A local DJ, who asked not to be named, said he had seen that some people now preferred buying their liquor to go drink  outside the venues that he played at.

“It could also be because many of them have not reached the legal age for drinking and they know the establishment owners won’t allow them inside.”

He said Pietermaritzburg did not offer many choices in terms of entertainment for young people.

He said the municipality should consider having a place where people could gather, enjoy food and drinks outdoors.

“If you have a designated area it would be safer for everyone.

“The municipality could also deploy law enforcement officers to make sure that people under 18 are not drinking and they could also stop those who want to drive while drunk.”

City spokesperson Thobeka Mafumbatha did not directly respond to Weekend Witness’ question on public drinking and enforcement.

However, she forwarded a copy of Msunduzi’s public health bylaws which state that “no person(s) shall consume liquor at a public place unless authorised to do so by the relevant authority.”

Last week she told Weekend Witness that the municipality had an idea to identify a designated area that would be exclusive to revellers and make it attractive for partying purposes exclusively, away from Alexandra Park where there were also complaints of rowdiness.

Sexual violence and drinking sprees

The director of LifeLine Pietermaritzburg, Sinikiwe Biyela, said the consequences for public drinking were dire for victims of sexual violence.

She said the organisation dealt with dozens of cases where young women were raped during the public drinking sprees.

“We have cases where their drinks were spiked and they were raped. When they wake up they don’t remember what happened and the only thing they can prove was that there was penetration. They don’t even know if it was one of their ‘friends’ that raped them.”

Her concern was that these “parties” often took place where it was impossible to get CCTV footage to assist the police during their investigating.

Biyela said these matters often did not make it to court as the police told the victims there was nothing they could do since they were drunk and didn’t remember what happened.

“Their friends also refuse to come forward and testify because often their parents don’t even know that they are part of these public drinking fests.
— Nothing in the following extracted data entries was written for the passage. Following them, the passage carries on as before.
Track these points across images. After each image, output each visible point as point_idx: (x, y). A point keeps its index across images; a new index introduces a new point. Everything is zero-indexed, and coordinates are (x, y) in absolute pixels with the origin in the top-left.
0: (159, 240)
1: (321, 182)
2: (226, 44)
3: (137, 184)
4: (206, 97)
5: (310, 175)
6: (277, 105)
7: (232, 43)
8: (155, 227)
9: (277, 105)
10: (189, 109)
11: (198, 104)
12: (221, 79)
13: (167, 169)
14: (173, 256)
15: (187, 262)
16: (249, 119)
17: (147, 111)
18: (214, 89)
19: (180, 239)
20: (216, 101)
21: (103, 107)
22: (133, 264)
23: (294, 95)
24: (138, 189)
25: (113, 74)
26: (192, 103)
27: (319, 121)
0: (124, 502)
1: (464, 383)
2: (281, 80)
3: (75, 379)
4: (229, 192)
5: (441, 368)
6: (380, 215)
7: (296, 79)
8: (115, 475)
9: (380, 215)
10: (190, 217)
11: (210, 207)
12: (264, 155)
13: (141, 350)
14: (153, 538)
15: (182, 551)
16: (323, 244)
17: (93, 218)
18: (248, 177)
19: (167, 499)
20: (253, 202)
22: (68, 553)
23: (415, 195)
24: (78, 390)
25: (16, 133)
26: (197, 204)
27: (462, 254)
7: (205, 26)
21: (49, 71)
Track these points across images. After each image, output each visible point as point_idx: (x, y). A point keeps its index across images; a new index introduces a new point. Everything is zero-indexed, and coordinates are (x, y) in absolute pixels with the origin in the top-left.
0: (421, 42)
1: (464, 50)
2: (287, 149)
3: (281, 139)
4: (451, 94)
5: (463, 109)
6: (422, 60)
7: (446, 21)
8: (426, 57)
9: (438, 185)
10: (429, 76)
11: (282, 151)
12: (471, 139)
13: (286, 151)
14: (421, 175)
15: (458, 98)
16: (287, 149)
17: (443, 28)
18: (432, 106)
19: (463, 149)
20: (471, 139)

So the victims get no support from their own families — because they don’t tell them — and their supposed friends they were partying with.”

Police warn of public drinking

Police spokesperson Sergeant Mthokozisi Ngobese warned people that even drinking while sitting in your car in a public area was a criminal offence.

“When people engage in such behaviour, not only are they engaging in a criminal behaviour, but they could also end up being victims of crimes themselves once they are intoxicated.”

He said criminals would most likely take advantage of them if they see that they are not in a position to defend themselves.